Al menos lo que se ve. Lo que no se ve, la napa freática que empuja el suelo y pugna por buscar la superficie, esa amenaza no se puede desbaratar. El mapa social de la inundación es claro: sobre la margen del río Salado se ubicaba el 80 por ciento de la población indigente de Santa Fe. Hacia el este hay dos franjas más afectadas que en los mapas se señala en azul y rojo. La primera pertenece a la clase media y media baja, la segunda, media y media alta. En las dos primeras franjas no existen las cloacas, la mayoría de las casas contaban con pozos ciegos hoy colapsados e inservibles. Aun cuando la gente, sobre todo quienes tienen casas de material, insista en limpiar a pesar de la lluvia, no tendrán cómo utilizar los baños, al menos en los próximos 30 días. Y ése sí es un riesgo concreto.

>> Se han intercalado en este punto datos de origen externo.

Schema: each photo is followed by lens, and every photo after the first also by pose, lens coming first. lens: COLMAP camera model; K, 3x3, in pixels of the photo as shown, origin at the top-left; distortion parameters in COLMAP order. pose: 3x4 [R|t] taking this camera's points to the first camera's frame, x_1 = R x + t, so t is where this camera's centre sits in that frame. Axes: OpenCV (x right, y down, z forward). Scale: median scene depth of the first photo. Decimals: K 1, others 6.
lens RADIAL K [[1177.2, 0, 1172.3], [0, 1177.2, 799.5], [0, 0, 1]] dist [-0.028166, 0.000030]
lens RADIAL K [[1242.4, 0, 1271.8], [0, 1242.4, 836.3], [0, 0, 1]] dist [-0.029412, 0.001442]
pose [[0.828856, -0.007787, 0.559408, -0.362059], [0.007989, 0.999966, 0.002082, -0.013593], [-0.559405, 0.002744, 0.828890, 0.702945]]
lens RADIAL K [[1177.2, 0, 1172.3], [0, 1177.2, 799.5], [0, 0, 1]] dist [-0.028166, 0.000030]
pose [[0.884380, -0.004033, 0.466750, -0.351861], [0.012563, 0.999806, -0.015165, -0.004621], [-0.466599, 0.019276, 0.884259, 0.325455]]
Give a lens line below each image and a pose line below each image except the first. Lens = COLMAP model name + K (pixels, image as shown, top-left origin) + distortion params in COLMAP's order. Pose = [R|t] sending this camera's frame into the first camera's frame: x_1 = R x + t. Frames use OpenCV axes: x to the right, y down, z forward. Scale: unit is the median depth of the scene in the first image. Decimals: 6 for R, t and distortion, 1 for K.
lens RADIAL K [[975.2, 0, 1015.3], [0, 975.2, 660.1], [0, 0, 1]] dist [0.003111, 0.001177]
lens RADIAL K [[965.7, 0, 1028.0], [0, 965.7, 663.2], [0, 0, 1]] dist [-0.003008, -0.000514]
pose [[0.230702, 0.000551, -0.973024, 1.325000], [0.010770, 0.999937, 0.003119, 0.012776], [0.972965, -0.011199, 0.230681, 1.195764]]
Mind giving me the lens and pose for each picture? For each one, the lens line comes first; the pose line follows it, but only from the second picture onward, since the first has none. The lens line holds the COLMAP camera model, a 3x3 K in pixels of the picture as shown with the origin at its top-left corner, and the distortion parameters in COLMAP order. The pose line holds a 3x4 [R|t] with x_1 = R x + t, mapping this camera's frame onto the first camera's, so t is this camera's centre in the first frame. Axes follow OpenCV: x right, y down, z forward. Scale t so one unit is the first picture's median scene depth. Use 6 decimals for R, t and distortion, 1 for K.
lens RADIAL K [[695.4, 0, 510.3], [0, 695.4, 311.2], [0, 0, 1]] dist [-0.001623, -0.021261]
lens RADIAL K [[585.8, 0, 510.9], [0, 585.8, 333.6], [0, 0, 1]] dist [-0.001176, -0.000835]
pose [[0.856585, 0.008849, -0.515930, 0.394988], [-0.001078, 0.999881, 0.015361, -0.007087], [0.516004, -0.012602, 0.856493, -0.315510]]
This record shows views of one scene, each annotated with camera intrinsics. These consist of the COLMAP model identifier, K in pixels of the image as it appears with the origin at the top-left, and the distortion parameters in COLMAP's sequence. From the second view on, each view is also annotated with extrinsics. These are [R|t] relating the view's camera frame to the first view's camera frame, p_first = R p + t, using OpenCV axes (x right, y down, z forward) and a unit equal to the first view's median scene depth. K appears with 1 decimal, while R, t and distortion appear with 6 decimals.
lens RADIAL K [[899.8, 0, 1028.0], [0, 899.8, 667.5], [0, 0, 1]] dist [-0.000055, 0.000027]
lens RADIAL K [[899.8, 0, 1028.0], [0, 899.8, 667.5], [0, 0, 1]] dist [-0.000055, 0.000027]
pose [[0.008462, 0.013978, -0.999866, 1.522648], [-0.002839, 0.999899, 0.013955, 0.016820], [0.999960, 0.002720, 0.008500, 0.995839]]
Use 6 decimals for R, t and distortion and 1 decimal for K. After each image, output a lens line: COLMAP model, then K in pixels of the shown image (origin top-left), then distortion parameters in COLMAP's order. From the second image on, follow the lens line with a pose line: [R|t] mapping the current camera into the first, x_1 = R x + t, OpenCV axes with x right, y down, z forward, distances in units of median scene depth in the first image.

En la radio, en la televisión, las recomendaciones para lavarse las manos y cumplir con las reglas de higiene en los centros de evacuación son constantes. La ciudad está tachonada de baños químicos que como monolitos indican la presencia de evacuados o autoevacuados, son señales tan claras como los collares de ropa tendida que nunca termina de secar. Pero no hayningún tipo de ducha o espacio para bañar a los chicos. “Hay que considerar que antes tampoco se bañaban, solo se lavaban”, dice el médico voluntario del Hospital Garrahan, Luis Rojas. Pero en el campamento de La Florida, ese que se montó con carpas donadas por el gobierno de Italia, Lucrecia Leguizamón reclama por un poco de agua caliente para sus cuatro hijos. “¿Cómo les sacás el frío? ¿No ven los mocos que tienen?”, dice. Está cansada, cansadísima. Pasó la noche sentada en el medio de esas carpas que pueden ser útiles para protegerse del frío, pero no son impermeables. Sus vecinos en ese campamento montado en una cancha de fútbol que ahora parece un inmenso chiquero de lodo decidieron romper la puerta de una escuela cercana para ponerse a salvo del agua que se filtraba por todos lados. Ella no quiso ir. Esa escuela no estaba desinfectada y lo que arrastró la inundación todavía tapizaba las paredes. Parece imposible mantenerse seco en cualquiera de los centros de evacuación, aunque las carpas parecían la peor trampa. En los hospitales de campaña los médicos como Rojas admiten que es fundamental, que tras la mojadura viene el frío y las muchas enfermedades respiratorias que están atendiendo, además de las infecciones de piel a las que el barro y la basura no ayudan. ¿Pero dónde secar el calzado, los colchones, la ropa? Lucrecia quiere mantenerse entera, como los primeros días, cuando en lugar de llorar por lo perdido se alegró de tener a sus chicos vivos. Pero el miedo es una tenaza y ella se asfixia de solo verlos jugar en el barro.